▶ _EXTRACTED TEXT_:
# Preprocessing - Weather Underground

In [19]:
#imports
import numpy as np
import pandas as pd
import os
import re
import string
import time
import matplotlib.pyplot as plt
import seaborn as sns
import json

In [20]:
#set directory locations
current_directory = os.getcwd()
parent_directory = os.path.dirname(current_directory)
wine_processed_folder = parent_directory + '/data/wine-com/processed/'
wunderground_raw_folder = parent_directory + '/data/wunderground-com/raw/'
wunderground_processed_folder = parent_directory + '/data/wunderground-com/processed/'

### Load Listing Data

In [21]:
df = pd.read_csv(wine_processed_folder + '1678665697.3855994.txt',
                 sep = '|')

In [22]:
df.head()

Unnamed: 0,Product_Name,Product_Varietal,Product_Origin,Product_Price,Product_Attributes,User_Avg_Rating,User_Rating_Count,Product_Vintage,Critical_Avg_Rating,Critical_Rating_Count,Appellation_Level
0,Quinta do Portal Grande Reserva Tinto,Other Red Blends,"Douro, Portugal",29.99,Red Wine,4.1,42,2016,92.333333,3,2
1,Casa Emma Chianti Classico,Sangiovese,"Chianti Classico, Chianti, Tuscany, Italy",28.99,Red Wine,4.0,11,2019,91.0,3,4
2,Dutton-Goldfield Cherry Ridge Vineyard Syrah,Syrah/Shiraz,"Russian River, Sonoma County, California, Unit...",49.99,Red Wine,5.0,15,2016,93.333333,3,4
3,Arnaldo Rivera Monvigliero,Nebbiolo,"Barolo, Piedmont, Italy",55.99,Red Wine,4.8,24,2016,93.0,4,3
4,Arnaldo Rivera Barolo Ravera,Nebbiolo,"Barolo, Piedmont, Italy",54.99,Red Wine,5.0,19,2017,91.75,4,3


### Load and Map Weather Locations

In [23]:
with open(wunderground_raw_folder + '/1_location-map.json', 'r') as fileObj:
    map_data = json.load(fileObj)

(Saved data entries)
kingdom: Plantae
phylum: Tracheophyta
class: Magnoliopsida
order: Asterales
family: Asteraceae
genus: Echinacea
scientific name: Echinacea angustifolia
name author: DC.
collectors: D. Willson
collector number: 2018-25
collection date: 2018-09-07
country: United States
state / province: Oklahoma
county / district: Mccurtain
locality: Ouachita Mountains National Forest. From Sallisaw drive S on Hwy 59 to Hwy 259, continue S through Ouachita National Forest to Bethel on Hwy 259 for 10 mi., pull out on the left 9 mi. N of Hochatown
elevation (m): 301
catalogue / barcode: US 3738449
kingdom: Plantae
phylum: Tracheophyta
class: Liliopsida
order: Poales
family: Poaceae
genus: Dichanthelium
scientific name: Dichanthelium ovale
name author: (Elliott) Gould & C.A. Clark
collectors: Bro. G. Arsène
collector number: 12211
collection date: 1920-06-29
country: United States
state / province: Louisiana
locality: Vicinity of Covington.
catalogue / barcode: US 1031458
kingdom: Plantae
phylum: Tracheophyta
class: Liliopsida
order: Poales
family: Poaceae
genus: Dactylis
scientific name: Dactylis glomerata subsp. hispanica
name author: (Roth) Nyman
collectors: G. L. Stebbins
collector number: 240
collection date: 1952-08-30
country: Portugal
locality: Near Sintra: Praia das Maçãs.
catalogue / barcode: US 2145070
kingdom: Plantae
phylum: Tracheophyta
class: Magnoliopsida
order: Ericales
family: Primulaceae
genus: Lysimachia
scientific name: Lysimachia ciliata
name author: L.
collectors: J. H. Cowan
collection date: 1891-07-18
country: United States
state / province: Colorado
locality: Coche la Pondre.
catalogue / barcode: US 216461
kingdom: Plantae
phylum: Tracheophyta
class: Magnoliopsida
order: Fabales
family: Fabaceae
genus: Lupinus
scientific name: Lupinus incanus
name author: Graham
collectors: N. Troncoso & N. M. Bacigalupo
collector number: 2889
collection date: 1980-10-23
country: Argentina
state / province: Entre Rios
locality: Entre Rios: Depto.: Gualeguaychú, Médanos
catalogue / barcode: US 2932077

▶ _STATED TASK_: Quote the Weather Underground preprocessing notebook above in full, word for word and line for line.

▶ _REPLY TO THE TASK_:
# Preprocessing - Weather Underground

In [19]:
#imports
import numpy as np
import pandas as pd
import os
import re
import string
import time
import matplotlib.pyplot as plt
import seaborn as sns
import json

In [20]:
#set directory locations
current_directory = os.getcwd()
parent_directory = os.path.dirname(current_directory)
wine_processed_folder = parent_directory + '/data/wine-com/processed/'
wunderground_raw_folder = parent_directory + '/data/wunderground-com/raw/'
wunderground_processed_folder = parent_directory + '/data/wunderground-com/processed/'

### Load Listing Data

In [21]:
df = pd.read_csv(wine_processed_folder + '1678665697.3855994.txt',
                 sep = '|')

In [22]:
df.head()

Unnamed: 0,Product_Name,Product_Varietal,Product_Origin,Product_Price,Product_Attributes,User_Avg_Rating,User_Rating_Count,Product_Vintage,Critical_Avg_Rating,Critical_Rating_Count,Appellation_Level
0,Quinta do Portal Grande Reserva Tinto,Other Red Blends,"Douro, Portugal",29.99,Red Wine,4.1,42,2016,92.333333,3,2
1,Casa Emma Chianti Classico,Sangiovese,"Chianti Classico, Chianti, Tuscany, Italy",28.99,Red Wine,4.0,11,2019,91.0,3,4
2,Dutton-Goldfield Cherry Ridge Vineyard Syrah,Syrah/Shiraz,"Russian River, Sonoma County, California, Unit...",49.99,Red Wine,5.0,15,2016,93.333333,3,4
3,Arnaldo Rivera Monvigliero,Nebbiolo,"Barolo, Piedmont, Italy",55.99,Red Wine,4.8,24,2016,93.0,4,3
4,Arnaldo Rivera Barolo Ravera,Nebbiolo,"Barolo, Piedmont, Italy",54.99,Red Wine,5.0,19,2017,91.75,4,3


### Load and Map Weather Locations

In [23]:
with open(wunderground_raw_folder + '/1_location-map.json', 'r') as fileObj:
    map_data = json.load(fileObj)